Hi. I am trying to implement Lauderdale and Clark (2014)'s (link here) multidimensional ideal point estimation by combining latent dirichlet allocation (LDA) and item response theory (IRT). In order to do that, I mainly referred to existing LDA (link here) and IRT (link here) rstan codes, and I modified some of the relevant parts according to the original Lauderdale and Clark’s article.

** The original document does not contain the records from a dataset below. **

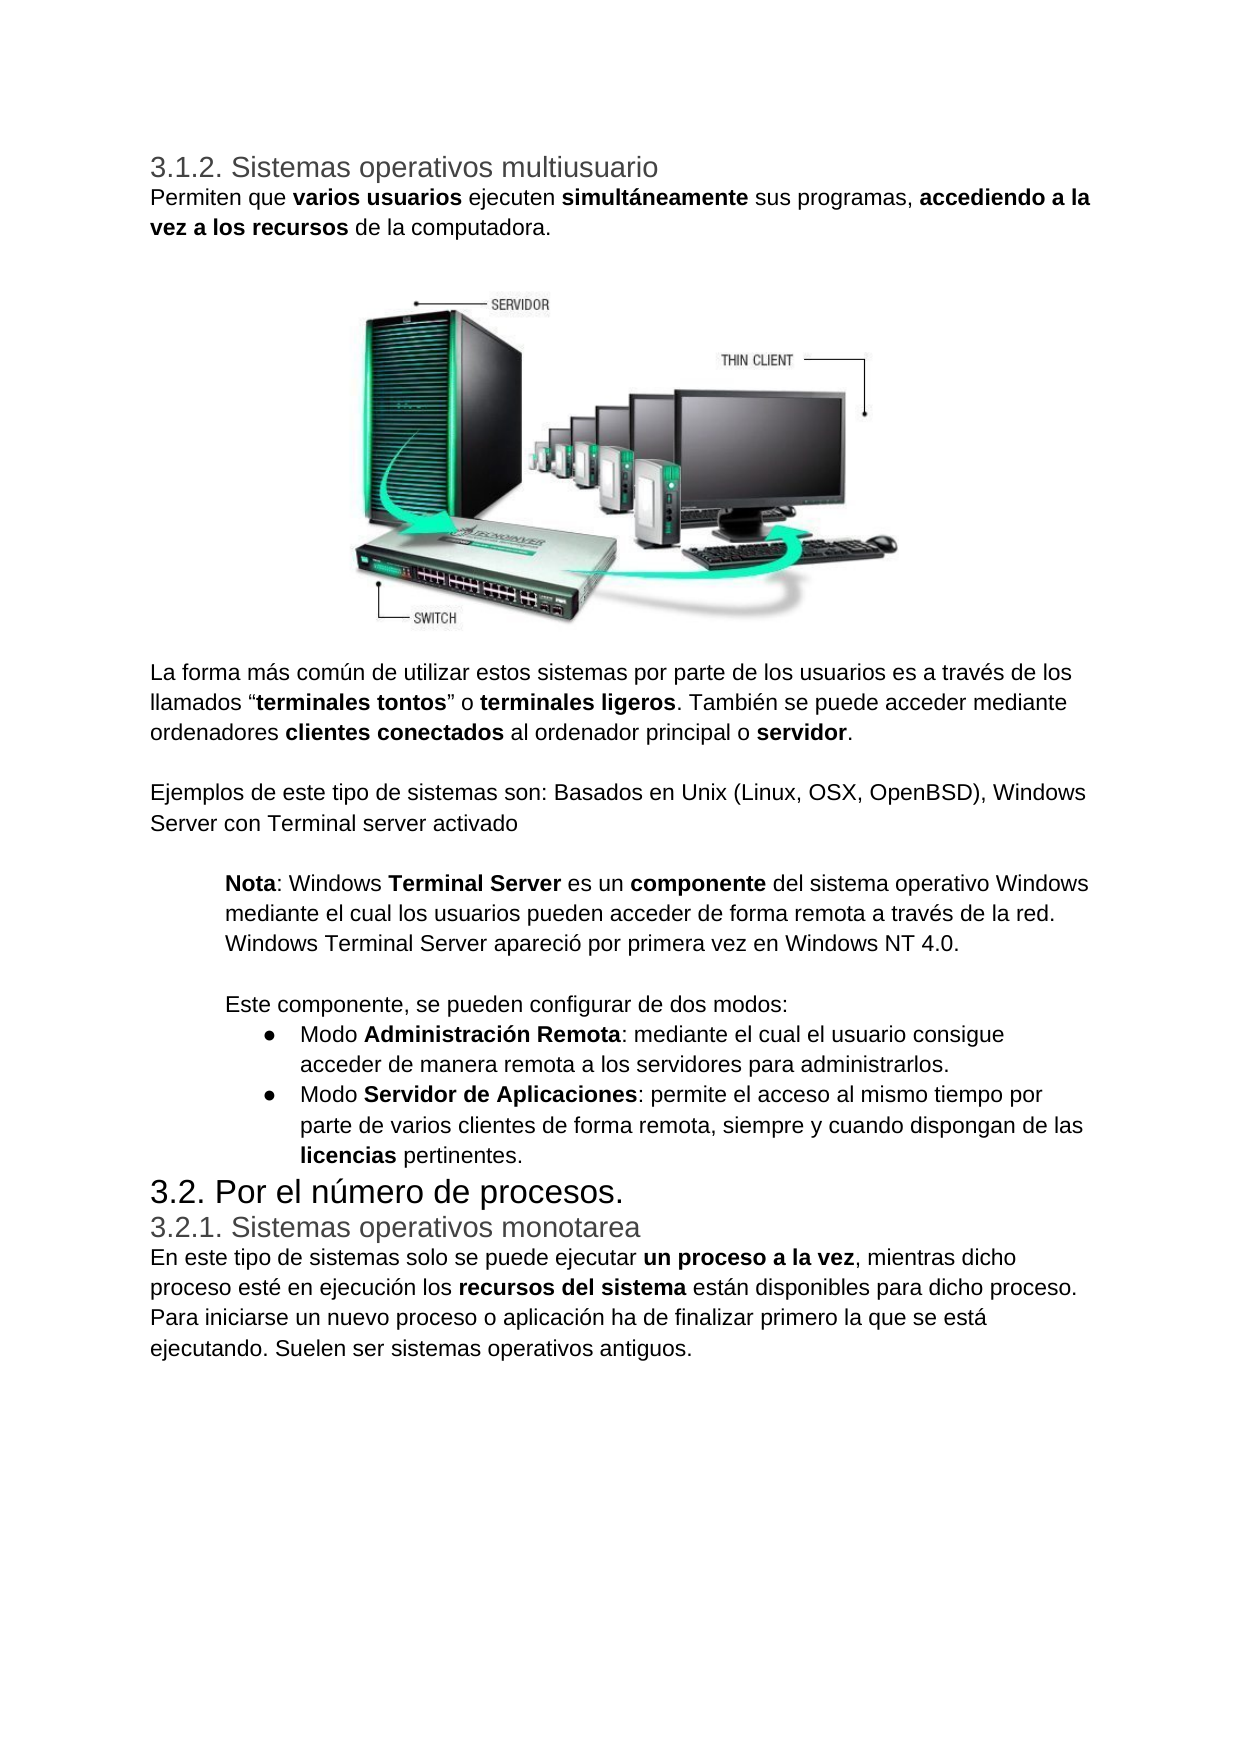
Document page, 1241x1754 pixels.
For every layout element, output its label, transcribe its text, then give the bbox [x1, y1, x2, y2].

list Modo Administración Remota: mediante el cual el usuario consigue acceder de manera remota a los servidores para administrarlos. [262, 1021, 1090, 1077]
text La forma más común de utilizar estos sistemas por parte de los usuarios es a través de los llamados “terminales tontos” o terminales ligeros. También se puede acceder mediante ordenadores clientes conectados al ordenador principal o servidor. [150, 658, 1090, 745]
picture [315, 274, 925, 655]
subtitle 3.2. Por el número de procesos. [150, 1172, 1090, 1210]
text Este componente, se pueden configurar de dos modos: [225, 991, 1090, 1017]
text Ejemplos de este tipo de sistemas son: Basados en Unix (Linux, OSX, OpenBSD), Windows Server con Terminal server activado [150, 779, 1090, 836]
text Nota: Windows Terminal Server es un componente del sistema operativo Windows mediante el cual los usuarios pueden acceder de forma remota a través de la red. Windows Terminal Server apareció por primera vez en Windows NT 4.0. [225, 870, 1090, 957]
subtitle 3.2.1. Sistemas operativos monotarea [150, 1210, 1090, 1244]
subtitle 3.1.2. Sistemas operativos multiusuario [150, 150, 1090, 183]
list Modo Servidor de Aplicaciones: permite el acceso al mismo tiempo por parte de varios clientes de forma remota, siempre y cuando dispongan de las licencias pertinentes. [262, 1081, 1090, 1168]
text Permiten que varios usuarios ejecuten simultáneamente sus programas, accediendo a la vez a los recursos de la computadora. [150, 183, 1090, 240]
text En este tipo de sistemas solo se puede ejecutar un proceso a la vez, mientras dicho proceso esté en ejecución los recursos del sistema están disponibles para dicho proceso. Para iniciarse un nuevo proceso o aplicación ha de finalizar primero la que se está ejecutando. Suelen ser sistemas operativos antiguos. [150, 1244, 1090, 1361]
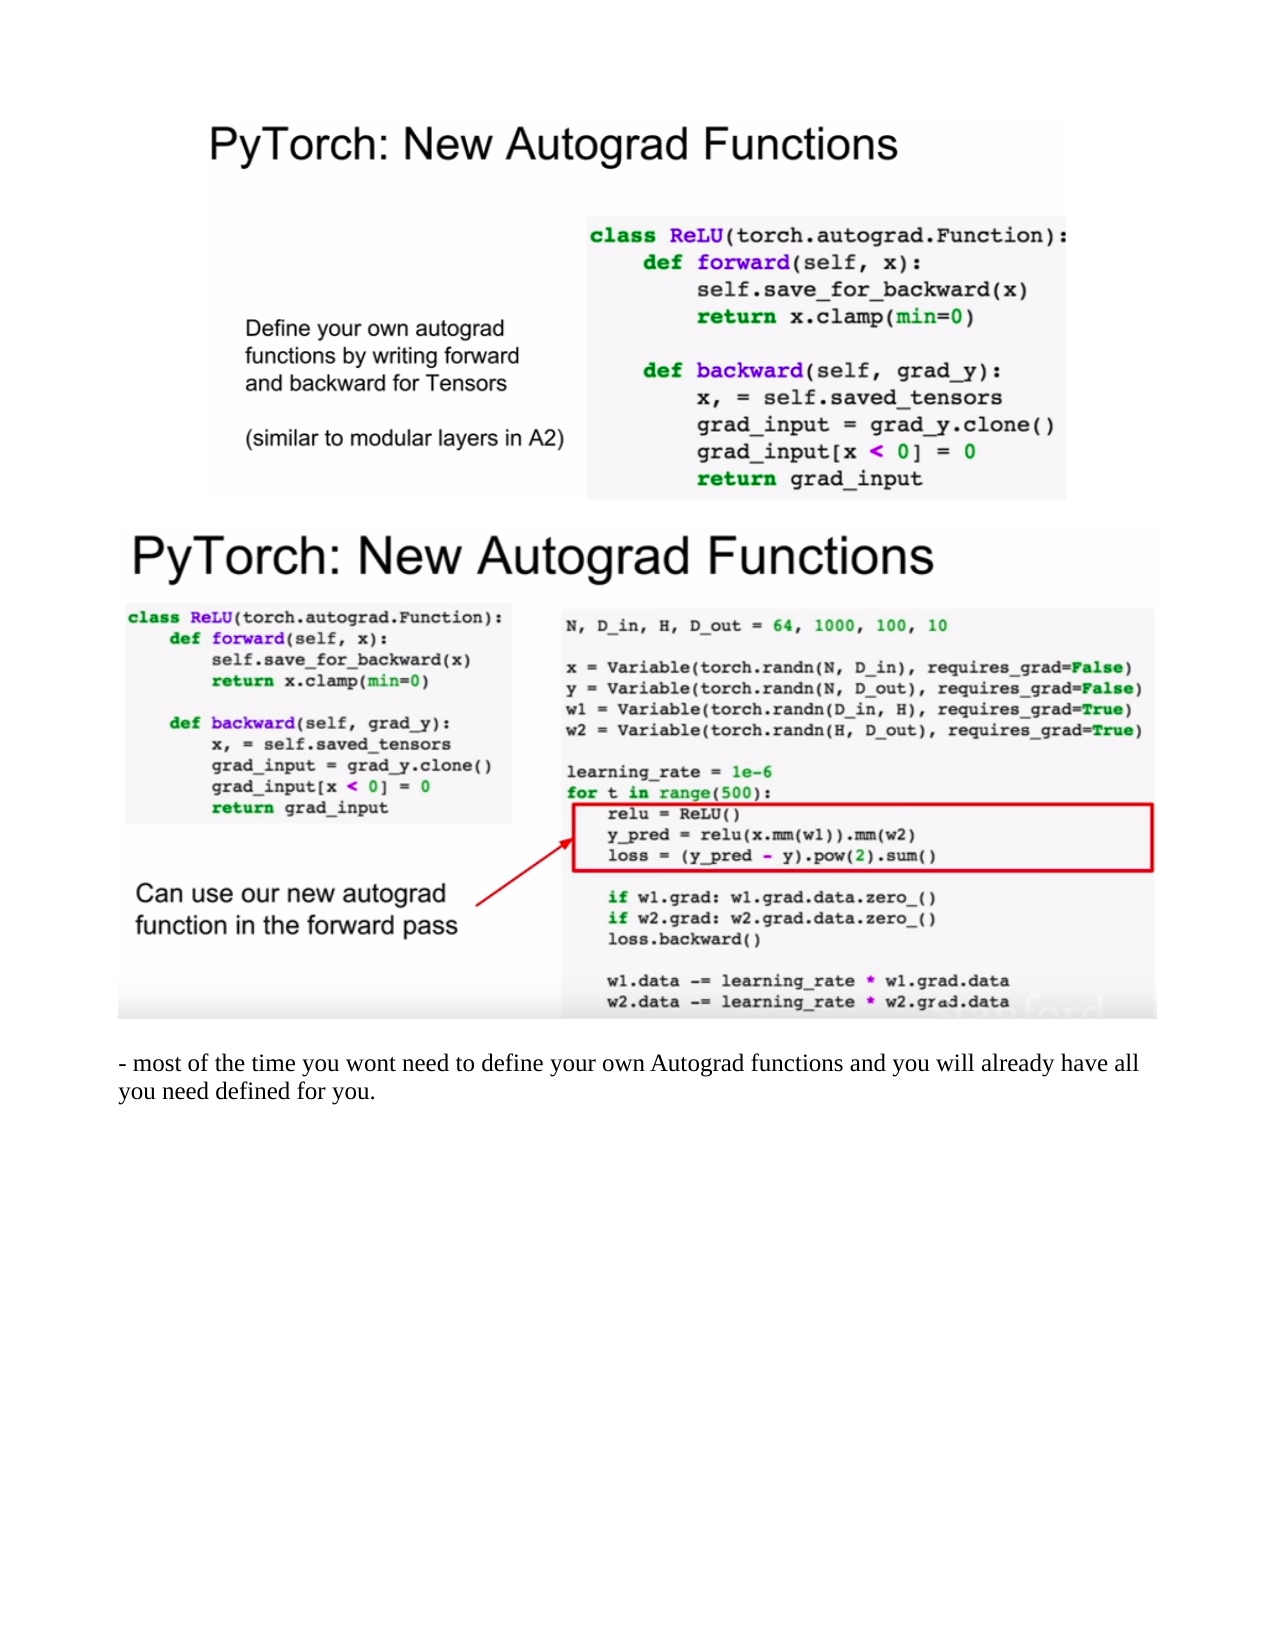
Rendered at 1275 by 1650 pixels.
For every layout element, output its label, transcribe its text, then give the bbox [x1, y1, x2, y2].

text - most of the time you wont need to define your own Autograd functions and you will already have all you need defined for you. [118, 1048, 1157, 1105]
picture [118, 528, 1157, 1019]
picture [209, 118, 1066, 500]
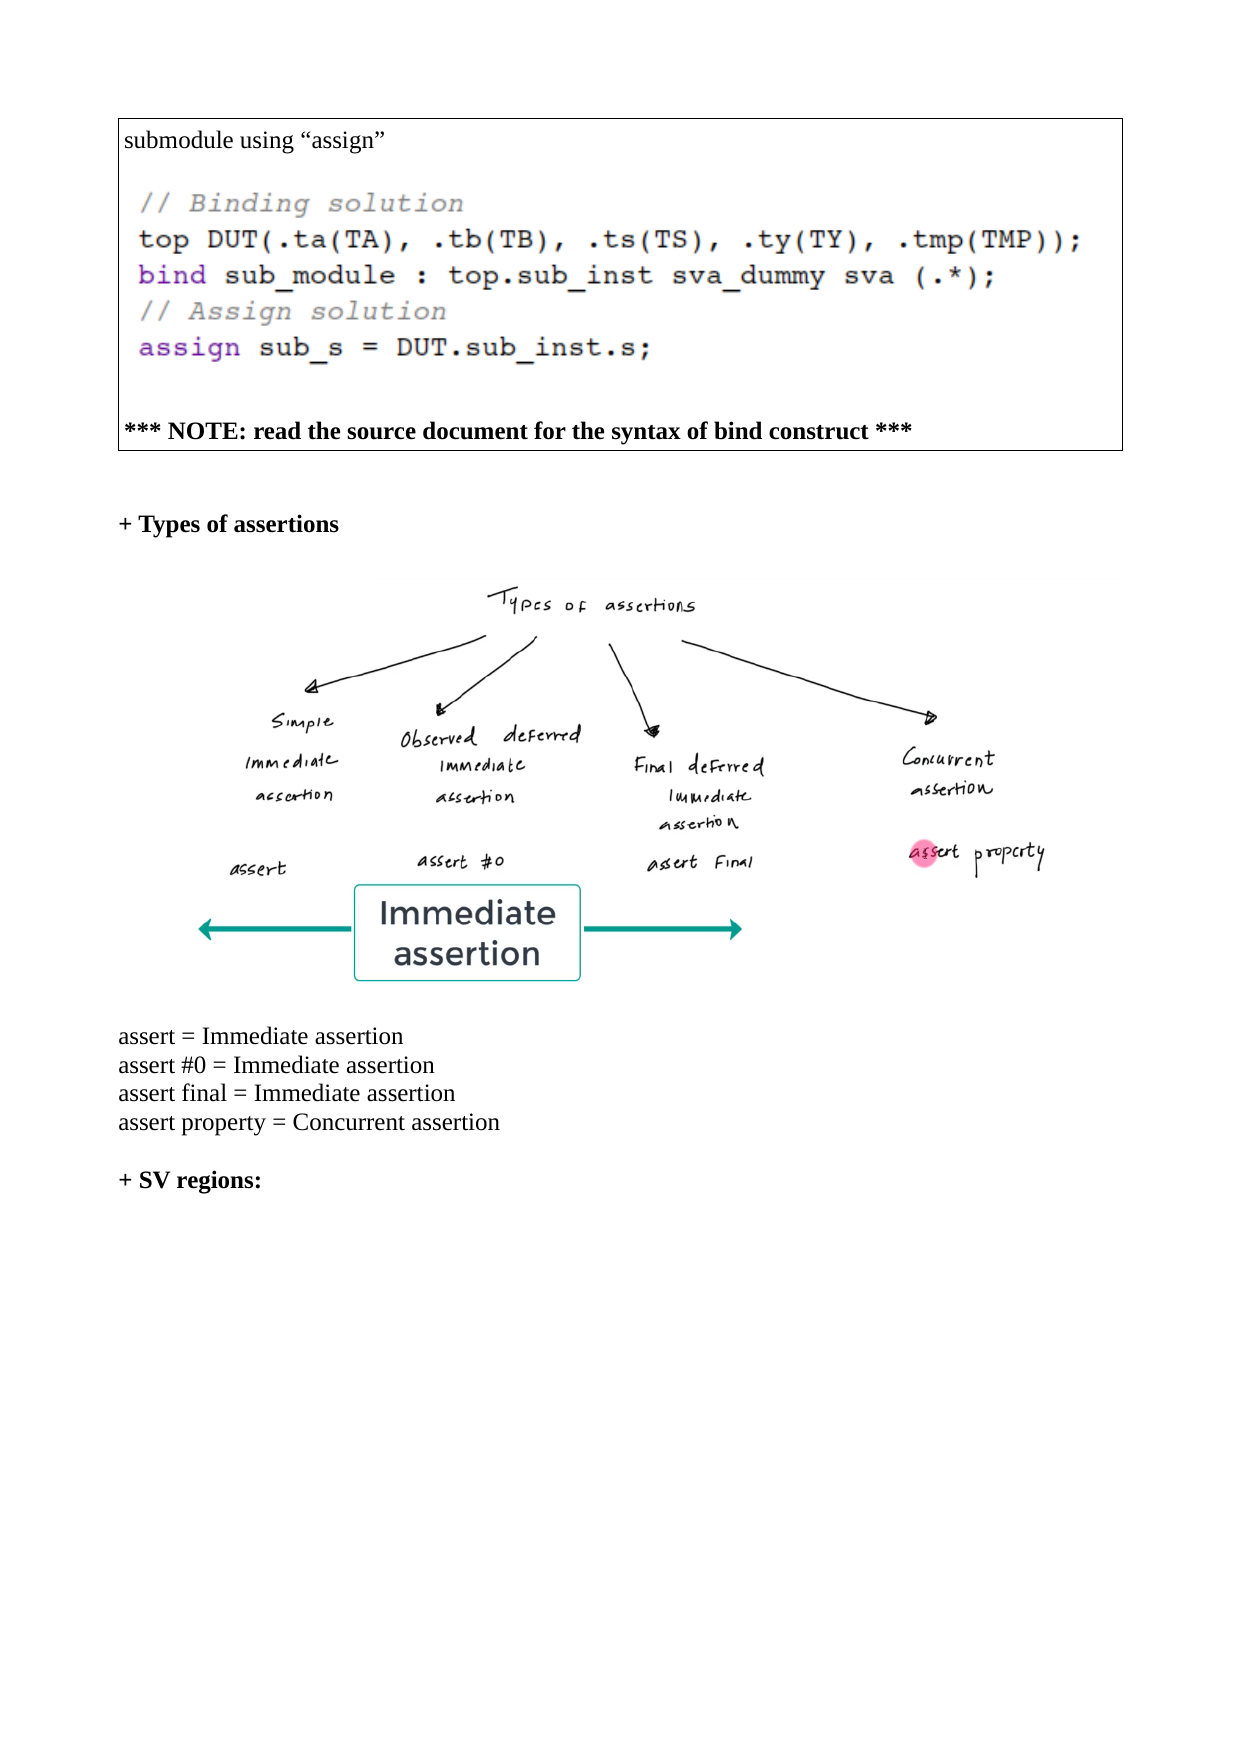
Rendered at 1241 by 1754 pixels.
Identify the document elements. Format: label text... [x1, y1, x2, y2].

But when I try to run this rstan code with my data, it keeps producing the result as follows:

Chain 1: Rejecting initial value:
Chain 1: Error evaluating the log probability at the initial value.
Chain 1: Exception: bernoulli_logit_lpmf: Logit transformed probability parameter is nan, but must not be nan! (in ‘model810834e6348_4945c94bbacc08c2e5c812d9865b3c3c’ at line 72)

Do you have any idea on how to fix this issue? Thank you in advance and please let me know if there are any things that I need to clarify more.

This is initialized to not_a_number() and then doing theta_param += ... just keeps at as not_a_number(). My guess is that you meant to initialize it to zero, as in

real theta_param = 0;
1 Like

Thanks, Ben. Your solution works! But another problem occurs:

SAMPLING FOR MODEL ‘6c5aae3e61f1b35f037d068e566816b9’ NOW (CHAIN 1).
Chain 1: Exception: std::bad_alloc (in ‘modelb6707bfb29bd_6c5aae3e61f1b35f037d068e566816b9’ at line 53)
[origin: bad_alloc]
[1] “Error in sampler$call_sampler(args_list[[i]]) : "
[2] " Exception: std::bad_alloc (in ‘modelb6707bfb29bd_6c5aae3e61f1b35f037d068e566816b9’ at line 53)”
[3] " [origin: bad_alloc]"
[1] “error occurred during calling the sampler; sampling not done”

Based on “bad_alloc”, it seems a memory issue, but I am not sure how to deal with this. Any idea on this?

Either you ran out of RAM or something seriously messed up happened.

2 Likes